Giovanni ‘Nani’ Pinarello came from a large family, actually a huge family – he is one of 12 brothers. Nani was a racer, a successful amateur with so many victories under his belt that he could take that huge leap of faith and become a professional.
Nani wasn’t destined for great things in the pro peloton but, let’s be fair, he was good enough to be in it. He participated in the Giro d‘Italia and famously received the maglia nera, given to the last placed finisher. This jersey is no longer awarded but between its inception in 1947 and its final outing – when Nani won it in 1951 – its importance in the eyes of the tifosi was almost equal to the maglia rosa, a mark of respect perhaps for the suffering and tenacity of anyone who battles every day with no chance of tasting the spoils of victory.
Nani’s framed ‘black jersey’ can still be seen on the wall of the Pinarello shop in the heart of Treviso, an important reminder of the origin of what is now a global bike brand. Last place at a Grand Tour these days is no mean feat. Getting around France, Italy or Spain, just inside the time limits, is one hell of an achievement, so credit where credit is due. He has the t-shirt, so to speak.

§ GIVEN DATA
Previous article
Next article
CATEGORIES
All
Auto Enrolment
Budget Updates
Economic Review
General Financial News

---

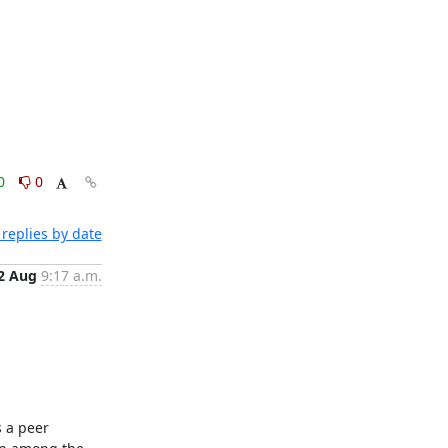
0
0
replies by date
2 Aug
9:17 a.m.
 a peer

---

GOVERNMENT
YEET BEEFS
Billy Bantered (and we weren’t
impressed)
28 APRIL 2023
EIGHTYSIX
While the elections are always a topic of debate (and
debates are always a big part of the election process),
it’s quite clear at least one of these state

§ EXERCISE
From the Nani Pinarello passage, print everything from "Giovanni ‘Nani’ Pinarello" down to "spoils of victory.". Use only the Nani Pinarello passage and ignore the rows.

§ WRITTEN RESPONSE
Giovanni ‘Nani’ Pinarello came from a large family, actually a huge family – he is one of 12 brothers. Nani was a racer, a successful amateur with so many victories under his belt that he could take that huge leap of faith and become a professional.
Nani wasn’t destined for great things in the pro peloton but, let’s be fair, he was good enough to be in it. He participated in the Giro d‘Italia and famously received the maglia nera, given to the last placed finisher. This jersey is no longer awarded but between its inception in 1947 and its final outing – when Nani won it in 1951 – its importance in the eyes of the tifosi was almost equal to the maglia rosa, a mark of respect perhaps for the suffering and tenacity of anyone who battles every day with no chance of tasting the spoils of victory.